Cross-border lending will also help SMEs see a massive improvement in terms of the cost of loans and their duration, especially due to technologies such as blockchain, he adds.
“Alternative lenders understand the hunger for a seamless customer experience and have built credit journeys that align to business expectations,” says Mr Levy. “Traditional banks are following suit, but have faced the challenge of larger legacy systems and processes.”
After all, it is a lucrative market, given the explosion in the number of SMEs over recent years. At the end of 2018, there were 5.7 million SMEs in the UK, an increase of 1.4 million over the past ten years, according to official statistics.
How open banking is making a difference for SMEs
So how will initiatives such as open banking and the Second Payment Services Directive, or PSD2, through which banks are required to provide third parties with access to customer account data, affect competition in the SME lending market?
In November, a beauty salon from Kent became the first company to be granted a loan using open banking data. Through business finance aggregator Funding Options, which gathers up to 40 datapoints on how a company is performing, the salon was able to obtain a £10,000 loan from Iwoca in just 83 minutes.
According to Funding Options chief executive Conrad Ford, open banking is starting to “make a real difference at the grassroots level to UK business” and alternative lenders are “ready to deliver much-needed funding” for the SME community.
“Every business is individual, but the process of accessing finance until now has been standardised; a perennial absurdity is that SMEs end up scanning their paper bank statements, only for the data to be manually re-entered into the underwriting systems of modern online lenders,” Mr Ford says.
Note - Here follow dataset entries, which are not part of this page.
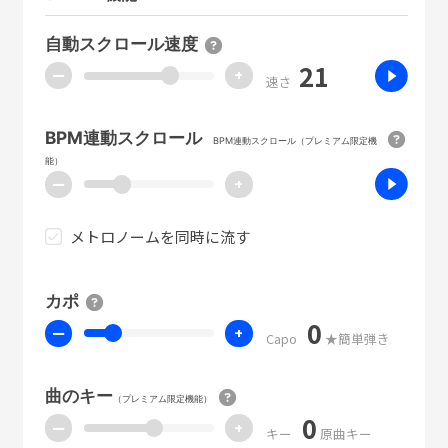
自動スクロール速度
21
ー
+
速さ
BPM連動スクロール
BPM連動スクロール（プレミアム限定機
能）
ー
+
メトロノームを同時に流す
カポ
0
ー
+
Capo
★簡単弾き
曲のキー
（プレミアム限定機能）
0
ー
+
キー
原曲キー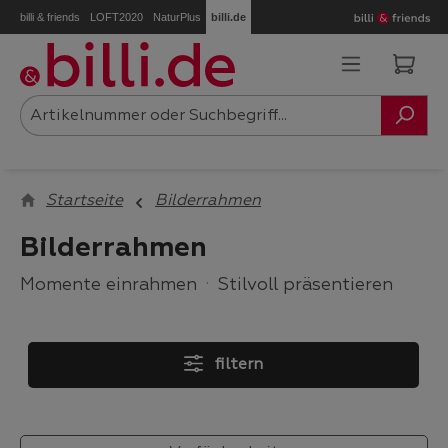
billi & friends
LOFT2020
NaturPlus
billi.de
Zum Hauptinhalt springen
Ware
Startseite
Bilderrahmen
Bilderrahmen
Momente einrahmen
·
Stilvoll präsentieren
filtern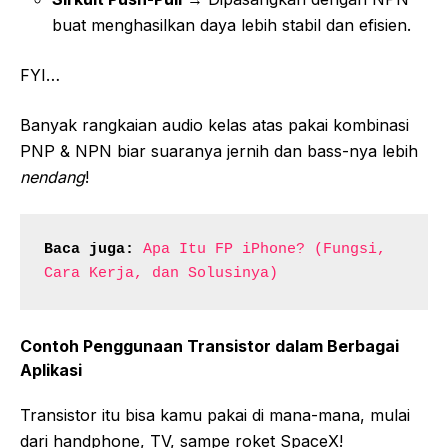
buat menghasilkan daya lebih stabil dan efisien.
FYI…
Banyak rangkaian audio kelas atas pakai kombinasi
PNP & NPN biar suaranya jernih dan bass-nya lebih
nendang
!
Baca juga:
Apa Itu FP iPhone? (Fungsi, 
Cara Kerja, dan Solusinya)
Contoh Penggunaan Transistor dalam Berbagai
Aplikasi
Transistor itu bisa kamu pakai di mana-mana, mulai
dari handphone, TV, sampe roket SpaceX!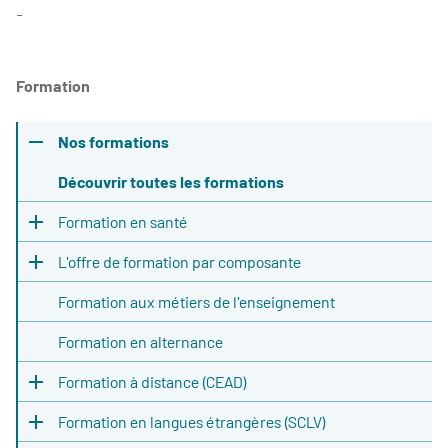
-
Formation
Nos formations
Découvrir toutes les formations
Formation en santé
L'offre de formation par composante
Formation aux métiers de l'enseignement
Formation en alternance
Formation à distance (CEAD)
Formation en langues étrangères (SCLV)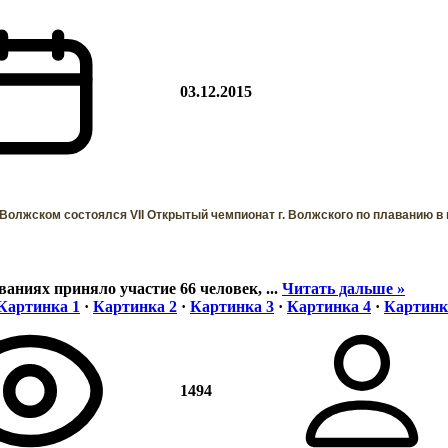
03.12.2015
г. Волжском состоялся VII Открытый чемпионат г. Волжского по плаванию в
ованиях приняло участие 66 человек,
...
Читать дальше »
Картинка 1
·
Картинка 2
·
Картинка 3
·
Картинка 4
·
Картинк
1494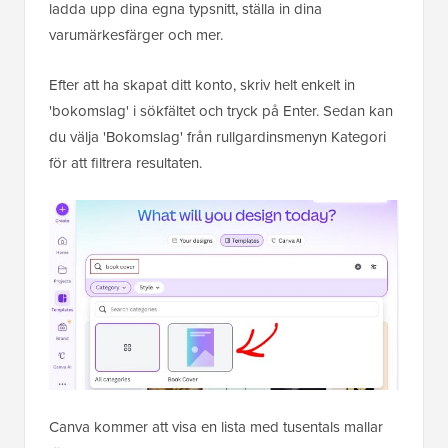
ladda upp dina egna typsnitt, ställa in dina
varumärkesfärger och mer.
Efter att ha skapat ditt konto, skriv helt enkelt in
'bokomslag' i sökfältet och tryck på Enter. Sedan kan
du välja 'Bokomslag' från rullgardinsmenyn Kategori
för att filtrera resultaten.
Canva kommer att visa en lista med tusentals mallar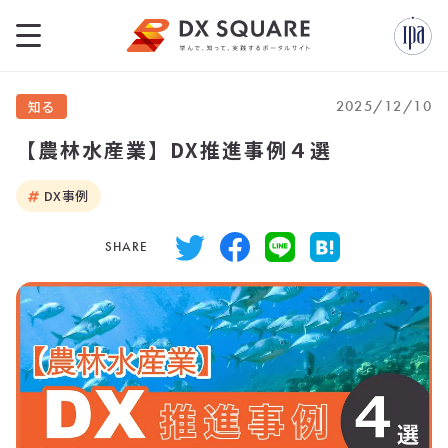
2025/12/10
知る
【農林水産業】DX推進事例４選
DX事例
SHARE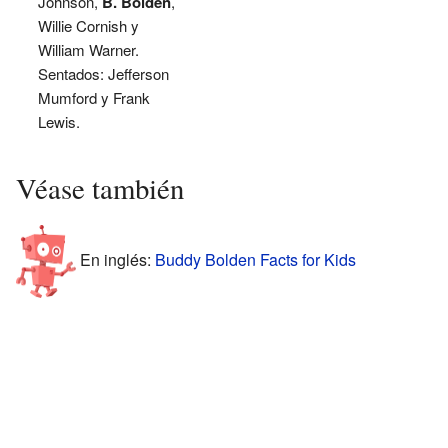
Johnson,
B. Bolden
,
Willie Cornish y
William Warner.
Sentados: Jefferson
Mumford y Frank
Lewis.
Véase también
En inglés:
Buddy Bolden Facts for Kids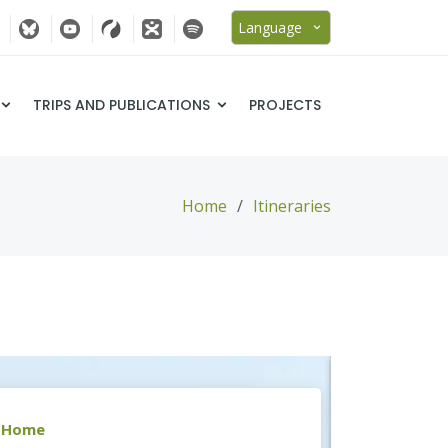
Language
TRIPS AND PUBLICATIONS
PROJECTS
Home
Itineraries
Home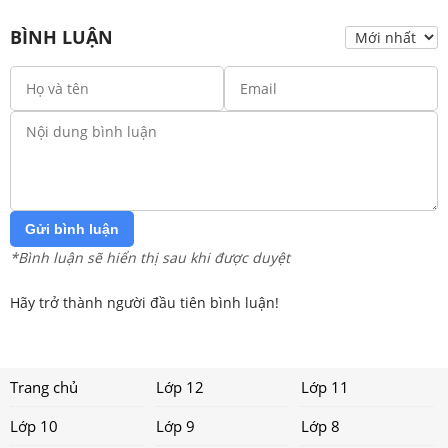
BÌNH LUẬN
Gửi bình luận
*Bình luận sẽ hiển thị sau khi được duyệt
Hãy trở thành người đầu tiên bình luận!
Trang chủ
Lớp 12
Lớp 11
Lớp 10
Lớp 9
Lớp 8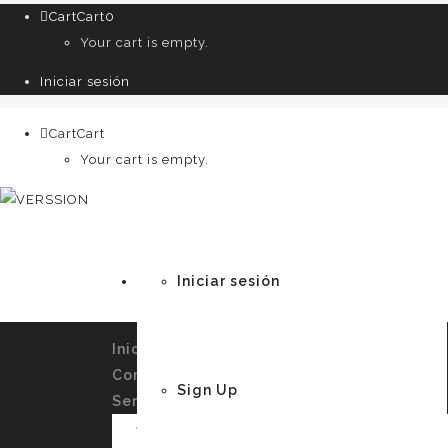
Cart
Cart
0
Your cart is empty.
Iniciar sesión
Cart
Cart
0
Your cart is empty.
Iniciar sesión
Inicio
Conócenos
Sign Up
Servicios
Imagen Personal y Autoconocimiento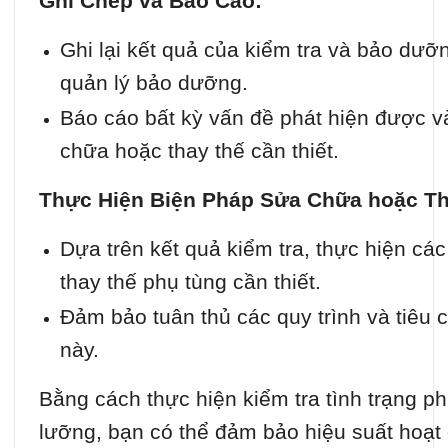
Ghi Chép và Báo Cáo:
Ghi lại kết quả của kiểm tra và bảo dưỡ
quản lý bảo dưỡng.
Báo cáo bất kỳ vấn đề phát hiện được v
chữa hoặc thay thế cần thiết.
Thực Hiện Biện Pháp Sửa Chữa hoặc Th
Dựa trên kết quả kiểm tra, thực hiện c
thay thế phụ tùng cần thiết.
Đảm bảo tuân thủ các quy trình và tiêu 
này.
Bằng cách thực hiện kiểm tra tình trạng p
lưỡng, bạn có thể đảm bảo hiệu suất hoạt 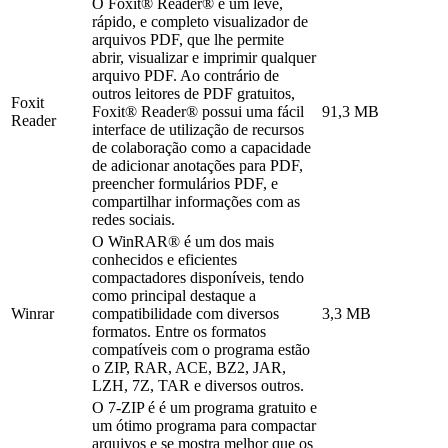
O Foxit® Reader® é um leve,
rápido, e completo visualizador de
arquivos PDF, que lhe permite
abrir, visualizar e imprimir qualquer
arquivo PDF. Ao contrário de
outros leitores de PDF gratuitos,
Foxit
Foxit® Reader® possui uma fácil
91,3 MB
Reader
interface de utilização de recursos
de colaboração como a capacidade
de adicionar anotações para PDF,
preencher formulários PDF, e
compartilhar informações com as
redes sociais.
O WinRAR® é um dos mais
conhecidos e eficientes
compactadores disponíveis, tendo
como principal destaque a
Winrar
compatibilidade com diversos
3,3 MB
formatos. Entre os formatos
compatíveis com o programa estão
o ZIP, RAR, ACE, BZ2, JAR,
LZH, 7Z, TAR e diversos outros.
O 7-ZIP é é um programa gratuito e
um ótimo programa para compactar
arquivos e se mostra melhor que os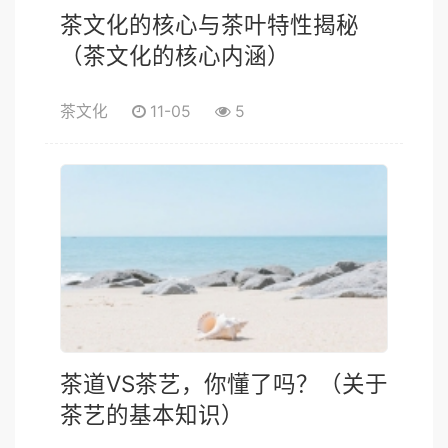
茶文化的核心与茶叶特性揭秘
（茶文化的核心内涵）
茶文化
11-05
5
茶道VS茶艺，你懂了吗？（关于
茶艺的基本知识）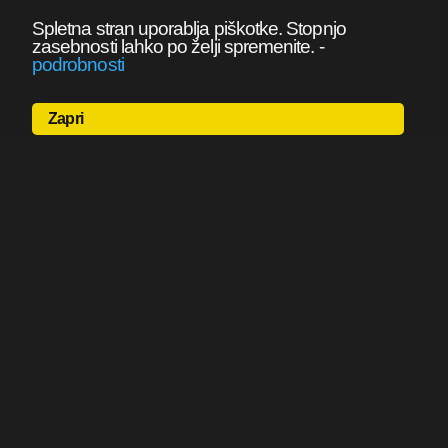
Spletna stran uporablja piškotke. Stopnjo
zasebnosti lahko po želji spremenite.
-
podrobnosti
Zapri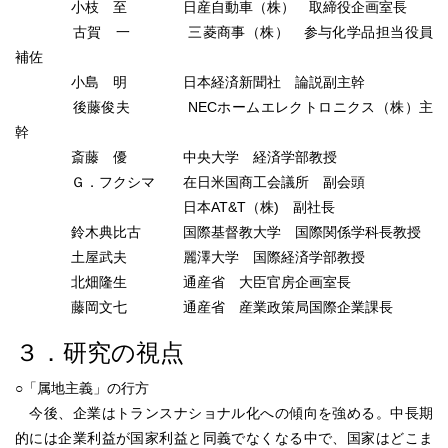
小枝 至 日産自動車（株） 取締役企画室長
古賀 一 三菱商事（株） 参与化学品担当役員
補佐
小島 明 日本経済新聞社 論説副主幹
後藤俊夫 NECホームエレクトロニクス（株）主
幹
斎藤 優 中央大学 経済学部教授
Ｇ．フクシマ 在日米国商工会議所 副会頭
日本AT&T（株) 副社長
鈴木典比古 国際基督教大学 国際関係学科長教授
土屋武夫 麗澤大学 国際経済学部教授
北畑隆生 通産省 大臣官房企画室長
藤岡文七 通産省 産業政策局国際企業課長
３．研究の視点
○「属地主義」の行方
今後、企業はトランスナショナル化への傾向を強める。中長期
的には企業利益が国家利益と同義でなくなる中で、国家はどこま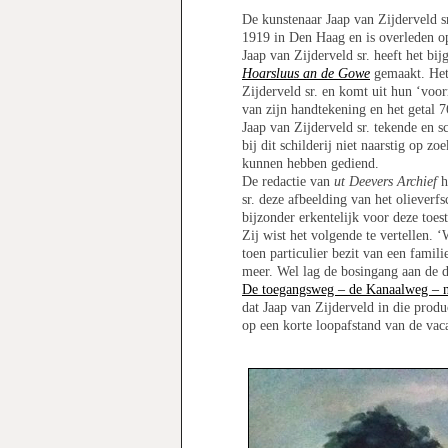
De kunstenaar Jaap van Zijderveld s
1919 in Den Haag en is overleden o
Jaap van Zijderveld sr. heeft het bij
Hoarsluus an de Gowe
gemaakt. Het 
Zijderveld sr. en komt uit hun ‘voorr
van zijn handtekening en het getal 7
Jaap van Zijderveld sr. tekende en s
bij dit schilderij niet naarstig op z
kunnen hebben gediend.
De redactie van
ut Deevers Archief
h
sr. deze afbeelding van het olieverfs
bijzonder erkentelijk voor deze toe
Zij wist het volgende te vertellen.
toen particulier bezit van een famil
meer. Wel lag de bosingang aan de 
De toegangsweg – de Kanaalweg – na
dat Jaap van Zijderveld in die produc
op een korte loopafstand van de vac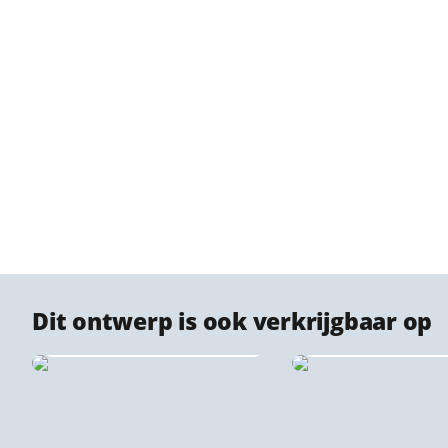
Dit ontwerp is ook verkrijgbaar op
Naadloos behang
PET Vilt Stadspri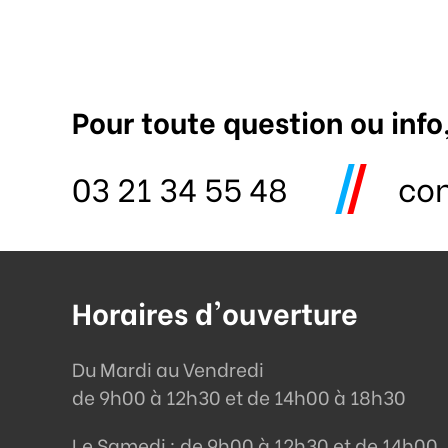
Pour toute question ou info
03 21 34 55 48
co
Horaires d'ouverture
Du Mardi au Vendredi
de 9h00 à 12h30 et de 14h00 à 18h30
Le Samedi : de 9h00 à 12h30 et de 14h00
How banks can secure a slice of the lending pie
Funding Options is also one of the three designated finance platforms operating under the government’s Bank Referral Scheme. Launched in 2016, the scheme requires banks to offer to refer unsuccessful applicants for credit to a designated platform, which then works to find those business funding from alternative lenders.
Nevertheless, the economies of scale could just be enough for banks to secure a bigger piece of the lending pie, according to Artem Popov, co-founder of international investment platform Roobee. He says:
“High street lenders can take advantage of increasing access to customer data and new technologies to offer digital products at increased scale.
“Banks have an advantage as they can offer low interest rates in comparison to some of their competitors. They also have a reputational advantage as consumers trust them.”